Mieux comprendre les atteintes au décorum de l'Assemblée nationale

Mieux comprendre les atteintes au décorum de l'Assemblée nationale

18 novembre 2016

Éric Montigny dans le journal Métro du 16 novembre dernier.

Eric MontignyMardi, les trois députés de Québec solidaire se sont fait rabrouer par le président de l’Assemblée nationale parce qu’ils avaient «insulté» l’institution. Même s’il ne s’agit pas d’un blâme en bonne et due forme, c’est un avertissement sérieux, croit Éric Montigny, spécialiste des institutions parlementaires.

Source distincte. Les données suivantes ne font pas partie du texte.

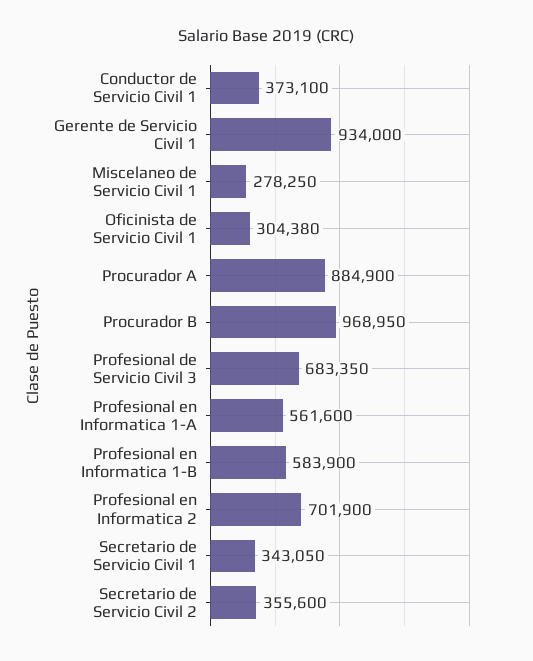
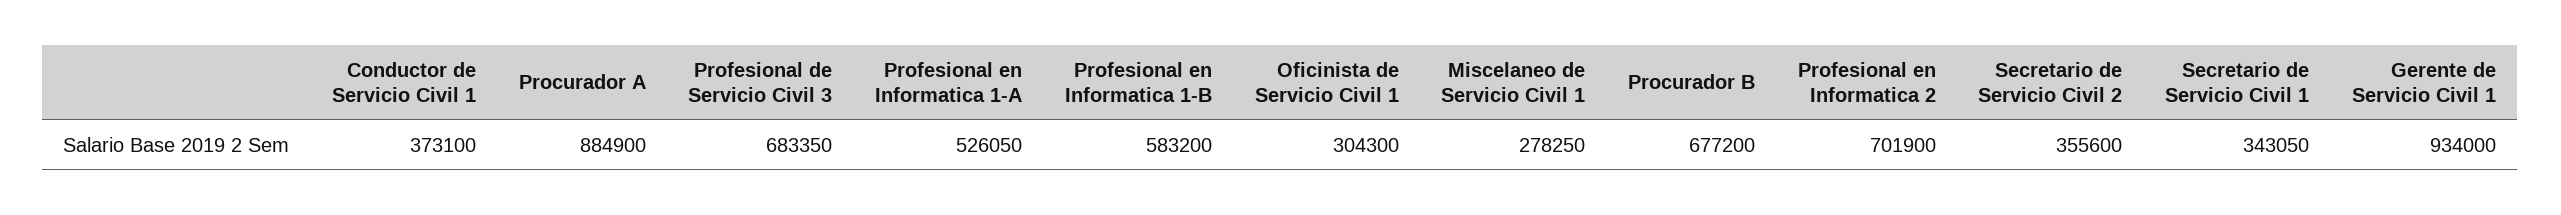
Oficinista de Servicio Civil 1: 304380 -> 304300
Procurador B: 968950 -> 677200
Profesional en Informatica 1-A: 561600 -> 526050
Profesional en Informatica 1-B: 583900 -> 583200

Pour M. Montigny, le comportement inusité des députés de QS rompt avec les efforts d’institutionnalisation faits par ce parti pendant les dernières années. «Manifester lors d’un vote, c’est un peu un comportement de parti qui est anti-système», poursuit-il.

Une conduite de ce type serait toutefois très rare, rappelle le directeur de la Chaire de recherche. Un exemple de geste d’éclat du même genre serait celui commis par Stéphan Tremblay, député du Bloc québécois dans la circonscription Lac-Saint-Jean en 1998. M. Tremblay, afin de protester contre les inégalités sociales, avait quitté la Chambre des communes à Ottawa avec sa chaise de député.

On note aussi l’exemple, la semaine dernière, des députés australiens qui ont été appelés à voter en plein milieu de la nuit et qui s’étaient présentés à moitié nus.